The two connecting atoms for the bond.

Order

Bond order: a whole number, which is typically one of 0, 1, 2, 3, 4 or 5. Values of 4 and 5 are extremely rare, while values of 0 are used extensively for bonding arrangements that do not follow the simple Lewis octet rule.

Stereo type

Flat by default, but can also be inclined or declined (so-called wedge bonds) or non-stereospecific (usually drawn as squiggly lines).

Extensions

An arbitrary list of strings associated with the atom, some of which have prefixes that are reserved (see below).

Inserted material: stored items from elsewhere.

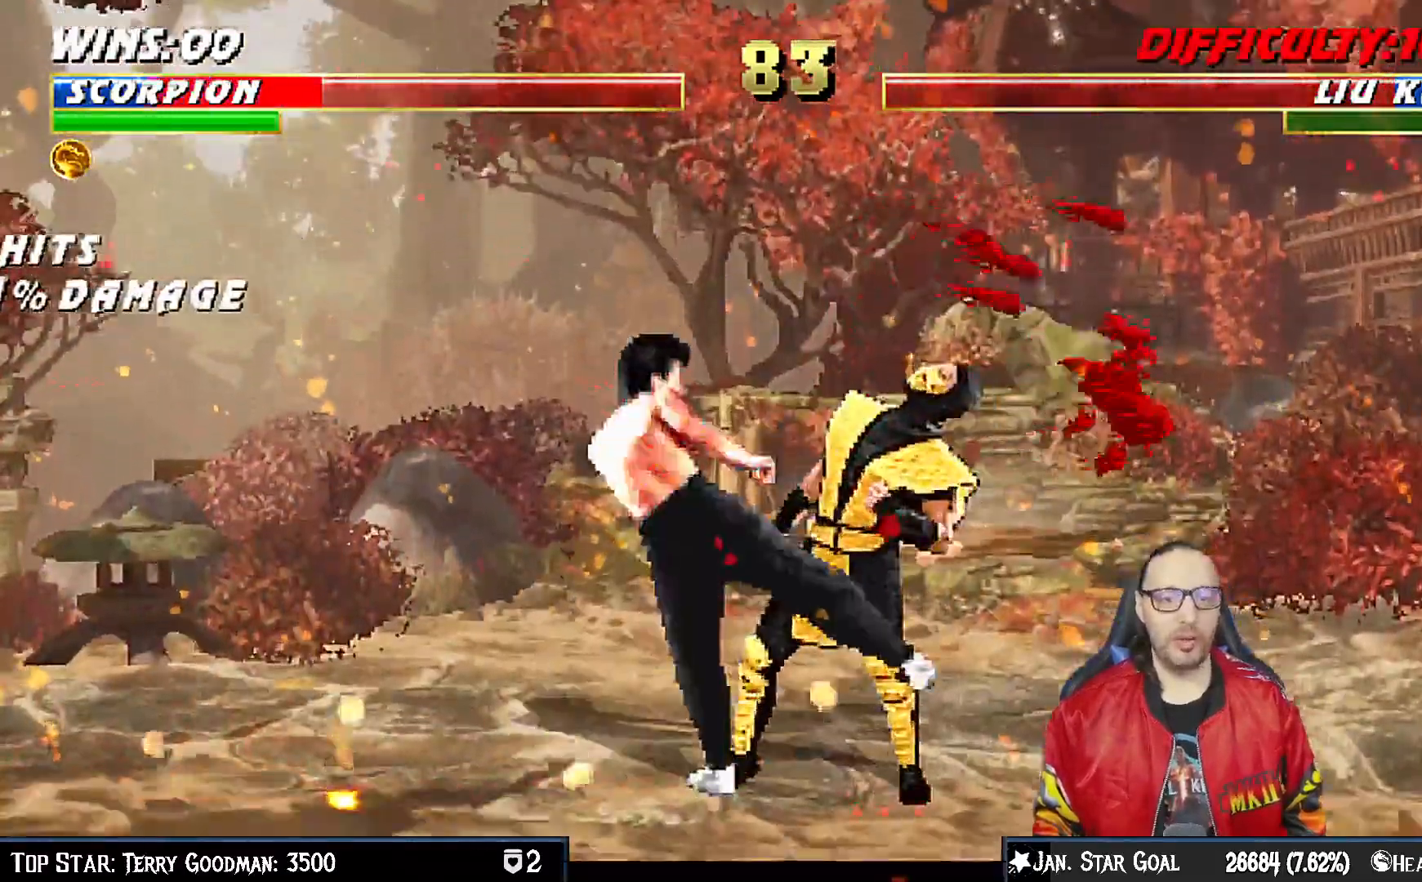
{"dt_ms": 1000, "buttons": ["R1"], "left_stick": "center", "right_stick": "center"}
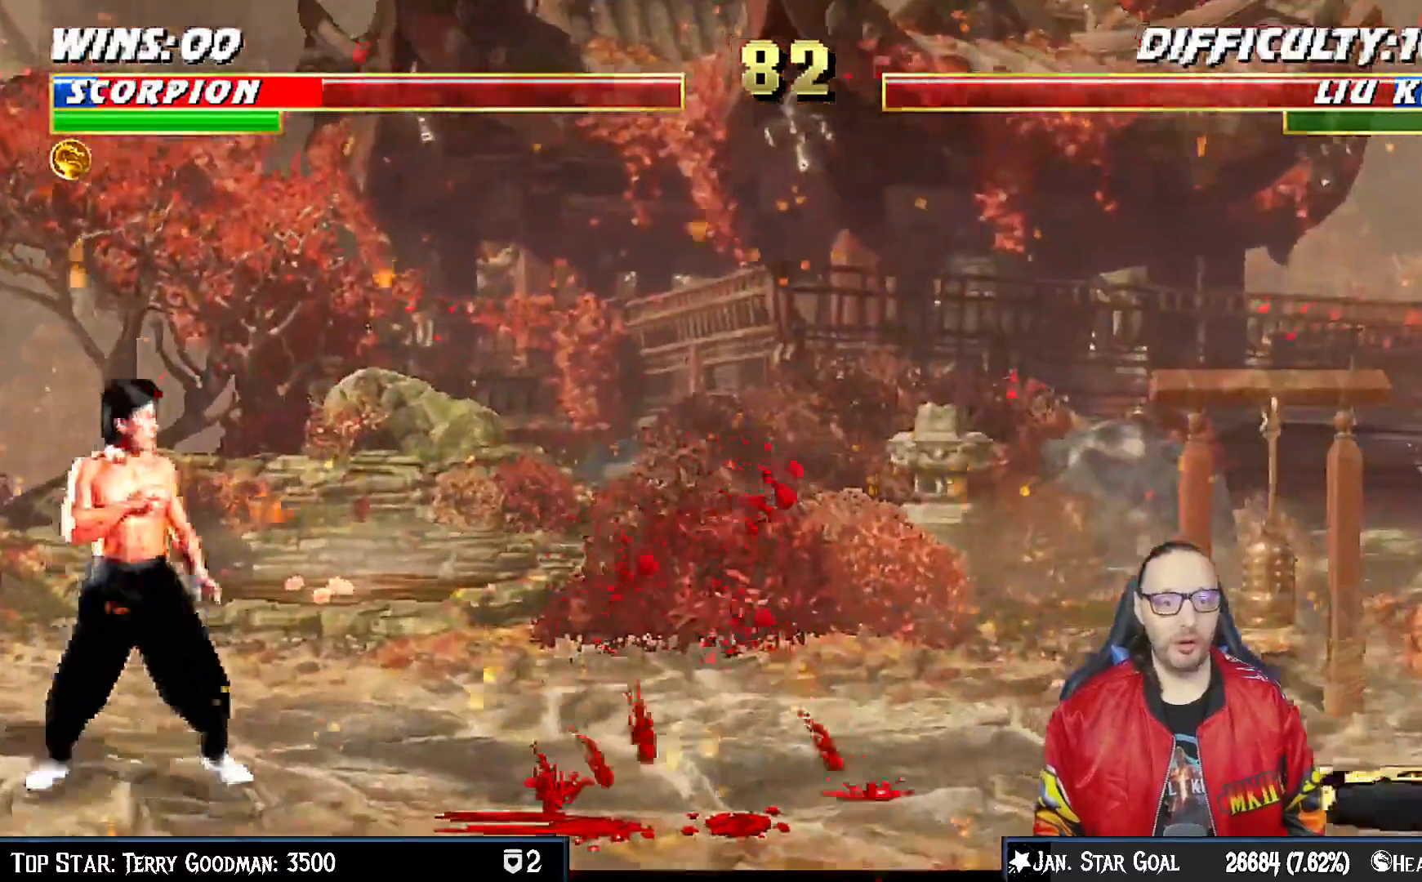
{"dt_ms": 500, "buttons": [], "left_stick": "center", "right_stick": "center", "events": [[67, "R1", "up"]]}
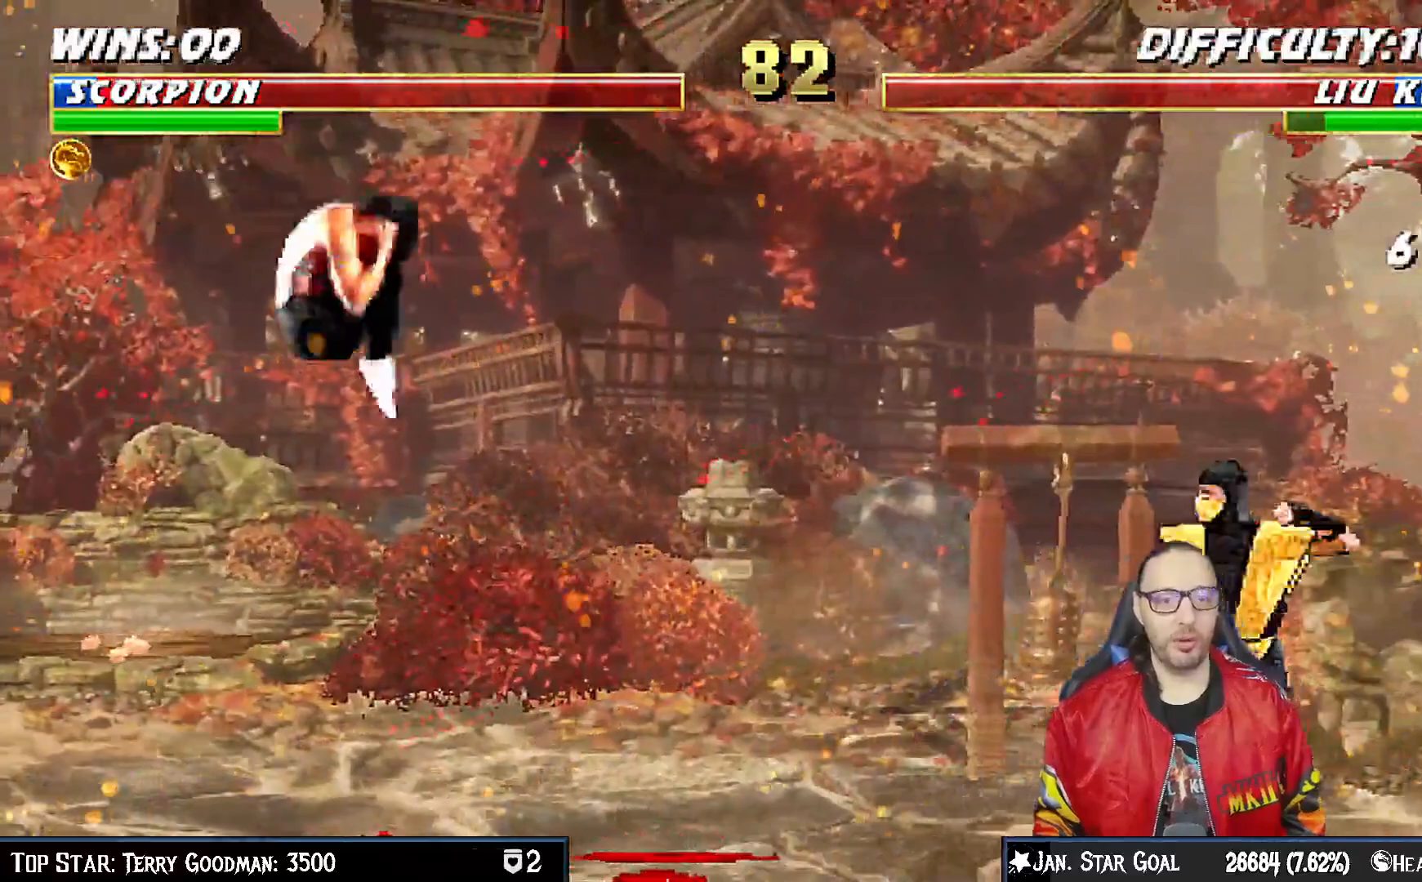
{"dt_ms": 500, "buttons": ["TRIANGLE", "DPAD_UP", "DPAD_LEFT"], "left_stick": "center", "right_stick": "center", "events": [[233, "DPAD_LEFT", "down"], [250, "DPAD_UP", "down"], [483, "TRIANGLE", "down"]]}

Atom reserved extension properties

z

Optional third dimension: the existence of z-coordinates implies that the molecule is not a flat 2D depiction but rather a 3D conformation.

Isotope

Specific isotope enrichment, where the default value of 0 implies a natural isotope distribution.

Mapping number

Integer mapping number associated with the atom. This can be used for any purpose, but is often for correlating atoms in a series or a reaction.

Query

Query properties used to specify how to match a variety of atom types.

Abbreviation

Inline abbreviation, containing a terminal substructure fragment that defines the entire molecular species that the placeholder atom represents. Can be recursive, i.e. the abbreviation can contain its own abbreviations.

Bond reserved extension properties

Query

Query properties used to specify how to match a variety of bond types.